Of all English poets writing during the Romantic period, George Gordon, Lord Byron (1788–1824) was the one whose life and art were most consistently joined in the public imagination. Lord Byron became a literary celebrity early in his career, and frequently wrote poetry based on his own experiences, including his travels, his sexual scandals, his personal relationships, and his involvement with the tumultuous political events of the era. In so doing, he forged a category that we have come to call ‘the Byronic’, its hero a wandering, noble outlaw, both erotically compelling and haunted by loss, defiant and rebellious, stoic yet ultimately a victim of his own passions.
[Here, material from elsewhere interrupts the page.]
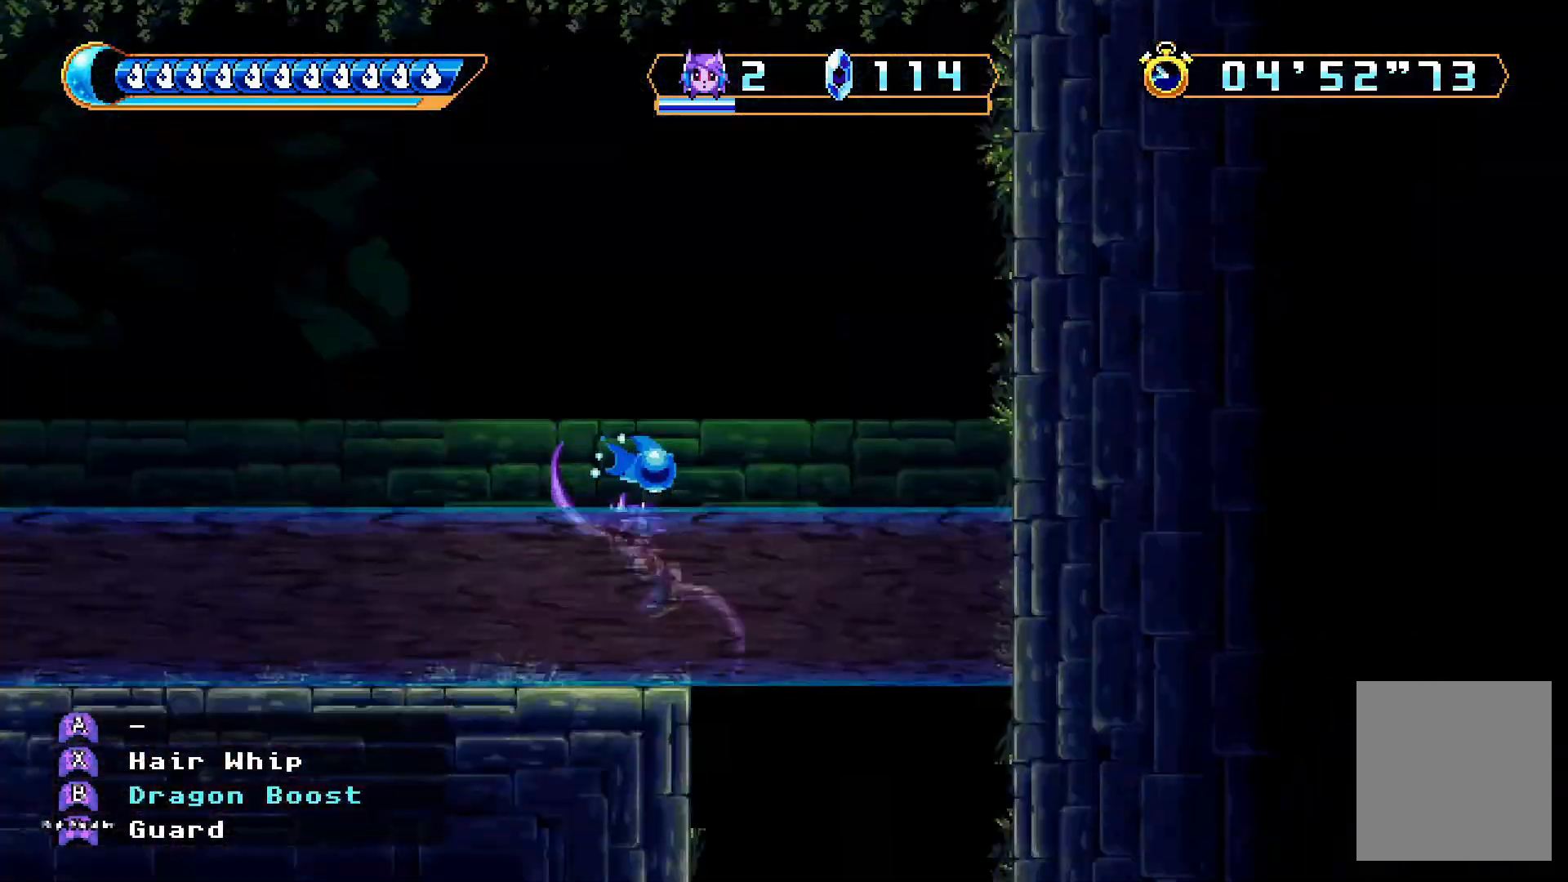
{"buttons": [], "left_stick": "center", "right_stick": "center", "events": [[233, "DPAD_RIGHT", "down"], [467, "DPAD_RIGHT", "up"]]}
This persona emerged primarily from Byron's first major work, Childe Harold's Pilgrimage , with its misanthropic wandering hero, and from his so‐called Eastern Tales, verse narratives such as The Corsair and The Giaour that feature a recognizable outlaw‐hero. The immense popularity of these poems imprinted the Byronic mode upon several generations of writers across Europe and America, an influence that remains in many cultures to this day. Yet Byron produced a much wider range of poetry than this narrative suggests, including lyrics, satires, dramas, and his ironic epic, Don Juan (pronounced ‘Joo‐ahn’ in Byron's poem), which is generally considered his masterpiece. Furthermore, his poems often resist easy classification according to genre, given their mobility of tone and hybridity of structure. The contradictions and oscillations of Byron's life find expression in the complex forms of his poetical works.